When a second lost can cost $2.5M in lost revenues!

Doing some research for a recent presentation I discovered an interesting whitepaper from Gomez, the web performance division of Compuware.

My talk was on eliminating performance starved applications, at least from a storage perspective with examples of how high performance storage such as the Atrato Velocity Series (Delivers 5333 IOPS/RU) can eliminate storage IO bottlenecks.

While the main thrust of my discussion focused on the storage challenges of the virtualized environment (subject of another blog) I found the challenges of customer facing WEB applications facinating and the financial penalties associated with relying on sub-par storage solutions, unable to deliver an aggressive IO performance, facinating. Here are some factoids I came across in the Gomez paper.

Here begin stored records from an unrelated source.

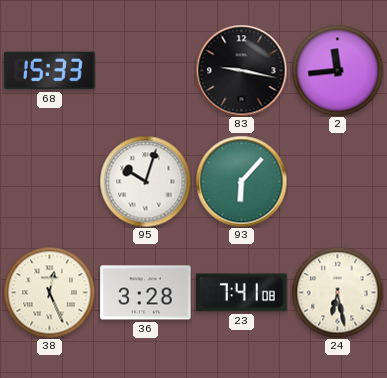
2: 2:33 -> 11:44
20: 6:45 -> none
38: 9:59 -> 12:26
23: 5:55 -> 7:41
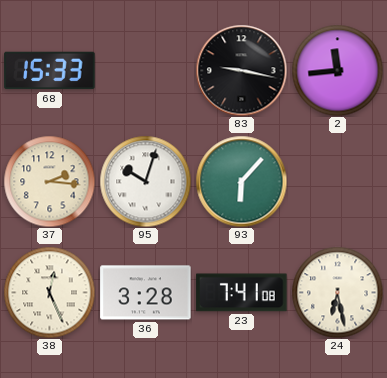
37: none -> 2:16
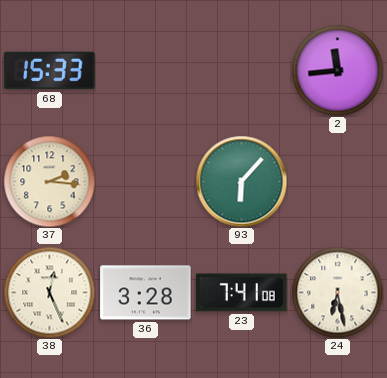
83: 9:17 -> none
95: 10:03 -> none
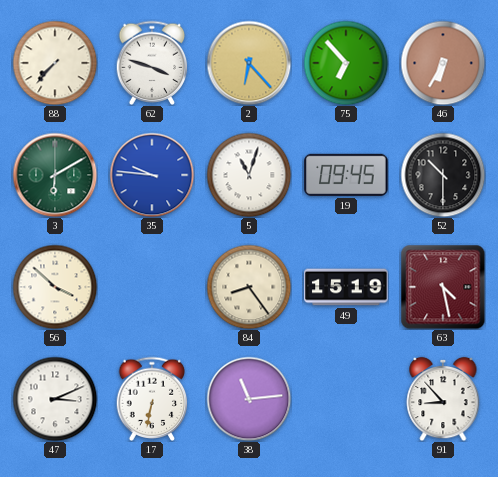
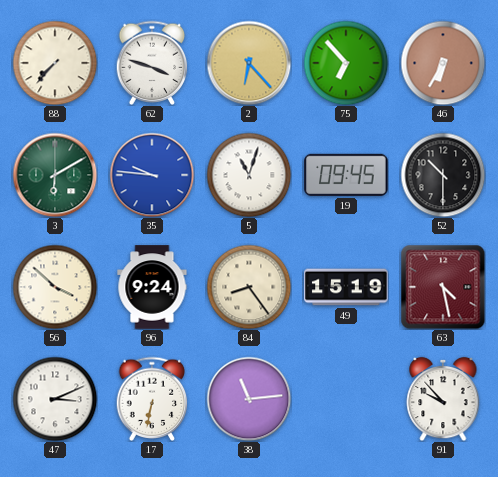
96: none -> 9:24
91: 8:53 -> 9:53
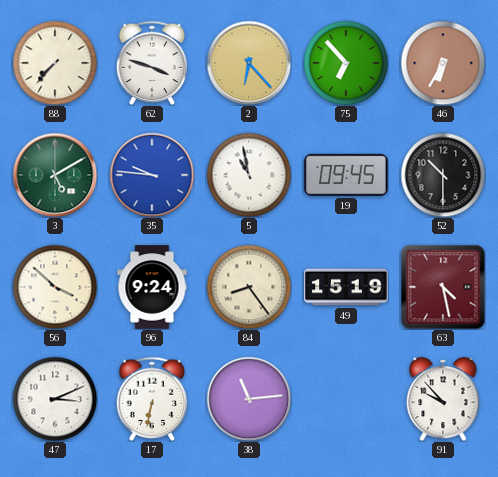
3: 6:10 -> 5:10
5: 11:03 -> 10:58
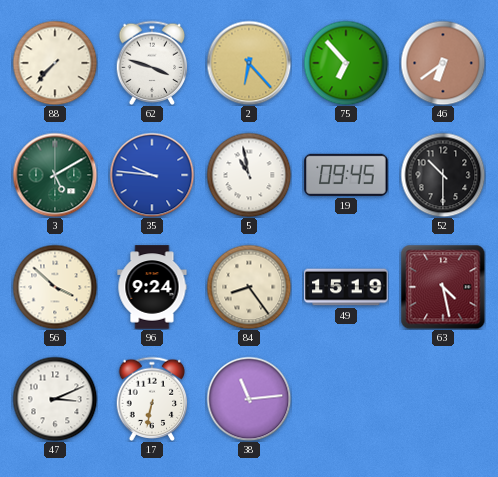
46: 6:35 -> 6:39
91: 9:53 -> none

1. The average online shopper expects web pages to load in 2 seconds or less, down from 4 seconds in 2006
2. After a refresh delay of 3 seconds up to 40% of potential shoppers will abandon the site.
3. The Aberdeen Research group found that the industry average for availability was 97.8%. Not bad? Not good!! Consider what a 2% lack of availability really means. It means 8 lost days per year for a $100,000 a day ecommerce site which translates to a loss of $800,000 per year.
4. The Aberdeen group also discovered that a 1 second delay in page refresh meant a 7% reduction in conversions. Again for a $100,000 per day ecommerce site this translates to $2.5M in lost revenues per year.
5. Microsoft’s Bing found that a 2 second slowdown reduced customer satisfaction by 3.8% and a 4.3% loss in revenue per visitor.

Are these good enough reasons to look for a high performance solution that can deliver the high velocity data needed to speed up your customer facing WEB applications?

I suggest yes, but because a vendor can offer you SSD do not automatically think he is offering you a solution. Look at how this performance tier is being managed and beware that the solution is indeed problem solving and not problem inducing.